When multinational companies are at risk of insolvency, directors and creditors alike often look to the English courts for an orderly and fair resolution that will command respect around the globe. That was certainly so in the case of a Hong Kong-based airline whose business was devastated by the COVID-19 pandemic.

In the year to January 2020, the airline carried almost seven million passengers. Due to the pandemic and a decline in the number of people wishing to visit Hong Kong, that number fell to fewer than 218,000 in the year to January 2021. The airline’s total indebtedness exceeded HK$49 billion and there was no dispute that it was both cash flow and balance sheet insolvent.

The airline launched proceedings in England seeking the High Court’s sanction of a restructuring plan that was designed to secure its survival as a going concern. The plan involved the injection of HK$3 billion of new money into the business, the reduction of its aircraft fleet from 53 to 20 and the compromise of unsecured creditors’ claims.

Ruling on the matter, the Court noted that the company is registered as an overseas company at Companies House. More than 40 per cent of its overall indebtedness is governed by English law. The company thus had a sufficient connection to this country to confer jurisdiction on the English courts.

Parallel proceedings were on foot in Hong Kong, where a scheme of arrangement in respect of debts not governed by English law had been approved by the required majority of creditors. A sanction hearing was pending in Hong Kong and it was not anticipated that the scheme would be opposed.

The Court noted that it was being asked to play its part in cross-border insolvency proceedings by working hand in glove with the Hong Kong scheme of arrangement. There was, it observed, something to be said for having a comprehensive plan in one jurisdiction, supported by parallel schemes in others, rather than having a jigsaw of interlocking schemes.

The restructuring plan only dealt with about HK$31.55 billion of the company’s debts and would not, by itself, be sufficient to secure the desired commercial outcome.
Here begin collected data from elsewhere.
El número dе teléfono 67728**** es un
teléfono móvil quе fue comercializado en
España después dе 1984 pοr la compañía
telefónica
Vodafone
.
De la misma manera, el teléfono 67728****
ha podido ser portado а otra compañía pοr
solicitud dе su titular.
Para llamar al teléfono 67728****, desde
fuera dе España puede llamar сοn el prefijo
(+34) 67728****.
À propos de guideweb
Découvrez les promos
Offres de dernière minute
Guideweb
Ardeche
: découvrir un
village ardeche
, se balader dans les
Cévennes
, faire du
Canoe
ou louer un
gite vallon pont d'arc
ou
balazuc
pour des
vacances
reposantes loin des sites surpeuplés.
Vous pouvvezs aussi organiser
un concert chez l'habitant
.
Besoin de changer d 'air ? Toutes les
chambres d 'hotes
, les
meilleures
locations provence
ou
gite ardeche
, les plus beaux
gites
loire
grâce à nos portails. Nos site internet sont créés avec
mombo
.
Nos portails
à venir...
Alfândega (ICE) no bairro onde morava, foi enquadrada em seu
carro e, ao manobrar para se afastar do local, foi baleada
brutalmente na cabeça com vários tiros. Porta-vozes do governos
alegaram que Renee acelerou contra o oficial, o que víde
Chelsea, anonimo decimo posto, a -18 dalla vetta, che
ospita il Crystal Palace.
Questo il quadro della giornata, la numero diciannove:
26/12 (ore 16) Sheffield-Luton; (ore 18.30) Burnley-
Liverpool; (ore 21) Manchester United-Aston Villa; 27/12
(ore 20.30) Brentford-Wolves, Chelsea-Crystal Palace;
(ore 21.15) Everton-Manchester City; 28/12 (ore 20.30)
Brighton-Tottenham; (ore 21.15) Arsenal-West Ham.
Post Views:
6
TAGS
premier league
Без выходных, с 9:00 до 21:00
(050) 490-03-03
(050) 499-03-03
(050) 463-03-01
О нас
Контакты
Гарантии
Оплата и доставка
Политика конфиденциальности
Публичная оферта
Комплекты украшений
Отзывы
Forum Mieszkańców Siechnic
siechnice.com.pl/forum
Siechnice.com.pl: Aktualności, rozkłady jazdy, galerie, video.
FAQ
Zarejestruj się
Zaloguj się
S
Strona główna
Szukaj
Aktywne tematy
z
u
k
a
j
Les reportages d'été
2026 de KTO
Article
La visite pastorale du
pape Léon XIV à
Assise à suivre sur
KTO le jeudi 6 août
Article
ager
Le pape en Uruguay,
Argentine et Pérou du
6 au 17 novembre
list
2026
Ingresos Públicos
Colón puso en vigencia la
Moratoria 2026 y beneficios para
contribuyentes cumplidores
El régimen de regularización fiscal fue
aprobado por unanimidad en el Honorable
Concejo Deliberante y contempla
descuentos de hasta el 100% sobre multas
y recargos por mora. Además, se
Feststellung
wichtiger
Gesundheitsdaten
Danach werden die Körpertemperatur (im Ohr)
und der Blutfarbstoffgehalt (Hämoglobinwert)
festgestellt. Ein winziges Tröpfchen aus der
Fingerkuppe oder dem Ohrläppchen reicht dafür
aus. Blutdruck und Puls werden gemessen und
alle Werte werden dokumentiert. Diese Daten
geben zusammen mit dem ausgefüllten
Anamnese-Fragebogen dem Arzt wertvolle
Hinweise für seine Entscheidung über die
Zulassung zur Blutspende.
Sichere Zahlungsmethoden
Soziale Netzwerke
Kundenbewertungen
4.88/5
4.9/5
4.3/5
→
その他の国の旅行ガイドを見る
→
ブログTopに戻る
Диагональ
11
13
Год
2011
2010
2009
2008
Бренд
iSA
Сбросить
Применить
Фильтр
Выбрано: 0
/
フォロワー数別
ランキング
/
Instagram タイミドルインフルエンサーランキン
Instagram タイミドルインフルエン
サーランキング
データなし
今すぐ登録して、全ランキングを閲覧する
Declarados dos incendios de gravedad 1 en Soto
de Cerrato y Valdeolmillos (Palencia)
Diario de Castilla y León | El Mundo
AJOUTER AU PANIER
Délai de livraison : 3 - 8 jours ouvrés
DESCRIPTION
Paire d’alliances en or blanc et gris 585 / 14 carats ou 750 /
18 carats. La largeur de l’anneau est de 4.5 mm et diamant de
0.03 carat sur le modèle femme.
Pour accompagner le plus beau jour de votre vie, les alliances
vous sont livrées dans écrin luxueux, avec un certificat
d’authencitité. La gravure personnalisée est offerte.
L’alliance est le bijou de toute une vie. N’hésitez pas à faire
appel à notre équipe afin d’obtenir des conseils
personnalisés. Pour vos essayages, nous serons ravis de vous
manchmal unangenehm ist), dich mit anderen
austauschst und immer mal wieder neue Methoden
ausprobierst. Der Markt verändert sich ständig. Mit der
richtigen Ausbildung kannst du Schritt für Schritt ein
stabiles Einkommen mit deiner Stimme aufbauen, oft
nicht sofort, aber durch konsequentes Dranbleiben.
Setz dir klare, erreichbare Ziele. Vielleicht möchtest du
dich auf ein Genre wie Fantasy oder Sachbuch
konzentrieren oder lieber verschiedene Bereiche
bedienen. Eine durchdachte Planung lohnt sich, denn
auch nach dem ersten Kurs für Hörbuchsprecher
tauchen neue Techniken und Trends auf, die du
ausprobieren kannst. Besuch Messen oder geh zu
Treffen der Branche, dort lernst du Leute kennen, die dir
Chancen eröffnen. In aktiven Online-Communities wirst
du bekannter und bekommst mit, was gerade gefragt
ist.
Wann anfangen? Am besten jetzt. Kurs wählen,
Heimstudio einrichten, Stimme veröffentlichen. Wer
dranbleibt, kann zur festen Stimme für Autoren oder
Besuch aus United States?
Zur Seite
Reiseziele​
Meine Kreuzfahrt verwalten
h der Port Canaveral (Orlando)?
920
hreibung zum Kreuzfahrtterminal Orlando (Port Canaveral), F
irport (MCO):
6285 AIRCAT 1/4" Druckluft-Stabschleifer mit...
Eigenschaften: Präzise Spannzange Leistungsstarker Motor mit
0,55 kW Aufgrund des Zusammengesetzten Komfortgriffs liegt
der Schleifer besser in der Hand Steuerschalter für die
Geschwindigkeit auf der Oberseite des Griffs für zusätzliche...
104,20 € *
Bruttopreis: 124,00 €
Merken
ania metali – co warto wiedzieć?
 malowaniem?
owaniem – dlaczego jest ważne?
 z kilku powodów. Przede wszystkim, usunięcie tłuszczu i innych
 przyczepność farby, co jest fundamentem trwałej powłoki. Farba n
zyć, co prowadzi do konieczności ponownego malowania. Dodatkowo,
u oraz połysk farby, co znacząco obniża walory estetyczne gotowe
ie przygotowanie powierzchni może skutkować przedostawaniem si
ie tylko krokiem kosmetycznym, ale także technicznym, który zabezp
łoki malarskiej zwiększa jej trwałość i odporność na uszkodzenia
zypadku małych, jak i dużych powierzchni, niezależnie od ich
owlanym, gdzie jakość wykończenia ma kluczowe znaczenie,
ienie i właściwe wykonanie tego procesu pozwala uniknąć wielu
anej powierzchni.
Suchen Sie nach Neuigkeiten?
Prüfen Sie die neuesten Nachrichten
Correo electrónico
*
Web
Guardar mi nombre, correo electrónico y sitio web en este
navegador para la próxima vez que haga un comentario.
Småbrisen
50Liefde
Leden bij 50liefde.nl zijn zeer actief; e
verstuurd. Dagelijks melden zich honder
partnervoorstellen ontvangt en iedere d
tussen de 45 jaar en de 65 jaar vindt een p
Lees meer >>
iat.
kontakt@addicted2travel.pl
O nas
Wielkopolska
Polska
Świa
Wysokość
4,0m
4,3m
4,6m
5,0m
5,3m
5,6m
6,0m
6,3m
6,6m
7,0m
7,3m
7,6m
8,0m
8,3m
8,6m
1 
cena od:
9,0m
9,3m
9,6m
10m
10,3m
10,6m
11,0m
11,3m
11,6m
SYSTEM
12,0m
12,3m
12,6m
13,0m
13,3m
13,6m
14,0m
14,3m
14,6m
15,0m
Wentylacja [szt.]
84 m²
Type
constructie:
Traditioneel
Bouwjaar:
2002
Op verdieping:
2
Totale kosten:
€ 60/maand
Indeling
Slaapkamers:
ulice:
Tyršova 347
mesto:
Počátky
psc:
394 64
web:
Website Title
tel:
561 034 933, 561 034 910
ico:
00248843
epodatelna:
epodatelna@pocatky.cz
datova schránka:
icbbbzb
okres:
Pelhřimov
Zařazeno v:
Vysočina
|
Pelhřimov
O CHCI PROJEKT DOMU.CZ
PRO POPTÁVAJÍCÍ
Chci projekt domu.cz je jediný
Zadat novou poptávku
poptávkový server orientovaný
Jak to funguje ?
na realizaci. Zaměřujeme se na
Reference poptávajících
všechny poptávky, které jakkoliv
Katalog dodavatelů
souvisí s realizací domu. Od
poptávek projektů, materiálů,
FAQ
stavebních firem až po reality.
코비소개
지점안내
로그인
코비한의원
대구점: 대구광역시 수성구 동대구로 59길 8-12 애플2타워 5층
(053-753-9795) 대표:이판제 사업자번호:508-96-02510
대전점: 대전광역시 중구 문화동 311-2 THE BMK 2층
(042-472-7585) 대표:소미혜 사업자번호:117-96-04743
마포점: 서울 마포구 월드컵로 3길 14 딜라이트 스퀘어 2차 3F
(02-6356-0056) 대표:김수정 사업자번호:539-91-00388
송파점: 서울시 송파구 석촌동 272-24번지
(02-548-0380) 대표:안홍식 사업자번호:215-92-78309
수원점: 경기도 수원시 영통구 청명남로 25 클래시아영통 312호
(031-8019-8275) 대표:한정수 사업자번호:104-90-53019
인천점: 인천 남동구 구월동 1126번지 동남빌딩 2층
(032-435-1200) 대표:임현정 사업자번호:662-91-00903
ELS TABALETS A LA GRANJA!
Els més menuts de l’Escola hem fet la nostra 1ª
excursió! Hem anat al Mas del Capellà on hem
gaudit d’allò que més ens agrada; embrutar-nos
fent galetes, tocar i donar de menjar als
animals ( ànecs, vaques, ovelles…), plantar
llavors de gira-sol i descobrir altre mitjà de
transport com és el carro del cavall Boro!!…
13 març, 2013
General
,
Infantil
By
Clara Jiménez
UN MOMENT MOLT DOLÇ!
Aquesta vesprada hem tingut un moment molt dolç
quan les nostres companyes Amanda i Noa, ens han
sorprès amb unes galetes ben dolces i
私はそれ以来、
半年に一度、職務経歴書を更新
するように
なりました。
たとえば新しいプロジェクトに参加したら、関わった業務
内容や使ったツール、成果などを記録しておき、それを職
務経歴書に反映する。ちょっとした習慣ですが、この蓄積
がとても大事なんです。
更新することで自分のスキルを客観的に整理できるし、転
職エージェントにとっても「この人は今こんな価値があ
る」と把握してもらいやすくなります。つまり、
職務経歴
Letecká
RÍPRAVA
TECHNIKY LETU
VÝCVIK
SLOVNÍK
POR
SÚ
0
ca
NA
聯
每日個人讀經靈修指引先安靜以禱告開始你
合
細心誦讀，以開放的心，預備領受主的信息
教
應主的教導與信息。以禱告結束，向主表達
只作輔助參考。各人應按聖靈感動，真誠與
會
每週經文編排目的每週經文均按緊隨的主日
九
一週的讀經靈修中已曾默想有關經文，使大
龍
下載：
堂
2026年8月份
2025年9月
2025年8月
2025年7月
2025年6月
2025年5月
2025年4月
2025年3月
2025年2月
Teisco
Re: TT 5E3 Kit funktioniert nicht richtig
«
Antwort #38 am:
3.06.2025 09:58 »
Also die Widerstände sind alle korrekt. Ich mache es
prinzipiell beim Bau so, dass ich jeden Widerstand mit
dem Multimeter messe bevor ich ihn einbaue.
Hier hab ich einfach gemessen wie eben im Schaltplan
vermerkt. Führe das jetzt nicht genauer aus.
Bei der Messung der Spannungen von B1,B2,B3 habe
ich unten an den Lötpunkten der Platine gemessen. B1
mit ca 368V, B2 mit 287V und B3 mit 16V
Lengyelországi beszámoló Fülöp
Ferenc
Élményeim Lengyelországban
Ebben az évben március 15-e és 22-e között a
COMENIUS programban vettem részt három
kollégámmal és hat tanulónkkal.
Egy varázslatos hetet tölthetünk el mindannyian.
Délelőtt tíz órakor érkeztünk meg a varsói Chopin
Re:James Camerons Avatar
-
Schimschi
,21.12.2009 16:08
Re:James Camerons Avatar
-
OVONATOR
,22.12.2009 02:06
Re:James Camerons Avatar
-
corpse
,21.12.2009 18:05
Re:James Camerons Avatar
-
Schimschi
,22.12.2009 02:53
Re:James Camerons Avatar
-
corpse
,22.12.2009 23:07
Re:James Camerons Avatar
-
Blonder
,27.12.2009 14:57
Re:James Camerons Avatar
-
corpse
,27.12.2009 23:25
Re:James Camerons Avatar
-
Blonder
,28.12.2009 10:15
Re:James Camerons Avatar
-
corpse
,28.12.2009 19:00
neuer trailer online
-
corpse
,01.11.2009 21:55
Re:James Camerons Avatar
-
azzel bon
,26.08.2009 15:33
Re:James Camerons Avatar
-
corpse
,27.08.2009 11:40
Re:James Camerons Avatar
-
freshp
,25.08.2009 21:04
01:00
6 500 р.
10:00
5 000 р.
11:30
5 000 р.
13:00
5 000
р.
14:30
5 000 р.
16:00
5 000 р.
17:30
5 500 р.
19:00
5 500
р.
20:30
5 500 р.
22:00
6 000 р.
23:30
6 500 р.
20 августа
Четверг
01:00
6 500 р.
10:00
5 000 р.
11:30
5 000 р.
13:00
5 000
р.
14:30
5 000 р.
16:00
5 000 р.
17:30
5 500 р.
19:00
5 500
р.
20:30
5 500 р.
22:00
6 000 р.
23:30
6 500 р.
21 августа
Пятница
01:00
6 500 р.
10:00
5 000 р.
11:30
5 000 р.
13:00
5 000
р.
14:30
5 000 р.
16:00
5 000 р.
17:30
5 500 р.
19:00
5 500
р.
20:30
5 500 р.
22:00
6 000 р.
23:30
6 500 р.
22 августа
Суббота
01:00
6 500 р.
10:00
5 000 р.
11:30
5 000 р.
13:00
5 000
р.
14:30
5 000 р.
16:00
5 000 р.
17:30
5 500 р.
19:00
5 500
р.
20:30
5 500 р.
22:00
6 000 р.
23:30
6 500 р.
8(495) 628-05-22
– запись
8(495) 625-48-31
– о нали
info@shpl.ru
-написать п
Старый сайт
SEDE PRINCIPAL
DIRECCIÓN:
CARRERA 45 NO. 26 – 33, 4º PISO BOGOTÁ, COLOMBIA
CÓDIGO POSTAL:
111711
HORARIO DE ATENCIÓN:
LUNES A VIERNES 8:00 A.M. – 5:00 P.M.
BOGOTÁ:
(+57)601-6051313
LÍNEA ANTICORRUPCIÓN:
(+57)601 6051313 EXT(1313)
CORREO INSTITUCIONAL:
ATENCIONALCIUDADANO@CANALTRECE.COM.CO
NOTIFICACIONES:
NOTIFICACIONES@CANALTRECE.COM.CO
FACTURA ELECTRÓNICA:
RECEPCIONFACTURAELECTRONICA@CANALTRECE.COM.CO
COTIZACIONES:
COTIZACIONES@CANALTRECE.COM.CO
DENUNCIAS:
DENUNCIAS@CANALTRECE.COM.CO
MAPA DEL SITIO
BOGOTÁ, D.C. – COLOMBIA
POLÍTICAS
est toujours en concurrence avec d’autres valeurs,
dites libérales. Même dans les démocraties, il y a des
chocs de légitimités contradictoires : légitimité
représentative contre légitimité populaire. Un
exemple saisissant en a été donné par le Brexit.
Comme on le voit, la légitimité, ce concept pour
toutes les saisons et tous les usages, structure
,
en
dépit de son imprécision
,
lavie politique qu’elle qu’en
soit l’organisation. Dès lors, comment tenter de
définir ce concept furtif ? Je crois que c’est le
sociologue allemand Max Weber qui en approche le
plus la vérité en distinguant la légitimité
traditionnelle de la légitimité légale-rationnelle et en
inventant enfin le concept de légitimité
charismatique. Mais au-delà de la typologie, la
Under its terms, unsecured creditors stood to recover a maximum of not much more than 10 per cent of their money. The only alternative, however, was immediate insolvent liquidation that would offer much lower rates of recovery. The creditors, the Court noted, were the best judges of where their commercial interests lay.

The plan had been approved by requisite majorities at creditors’ meetings, on the outcome of which it was safe to rely. Creditors had a fair opportunity to participate in the process and were kept appropriately informed. In exercising its power under the Companies Act 2006 to sanction the plan, the Court noted that there was a reasonable prospect that it would not have acted in vain. Given the substantial majority of creditors in favour of the plan, it was unlikely that attempts would be made to undermine it in other jurisdictions.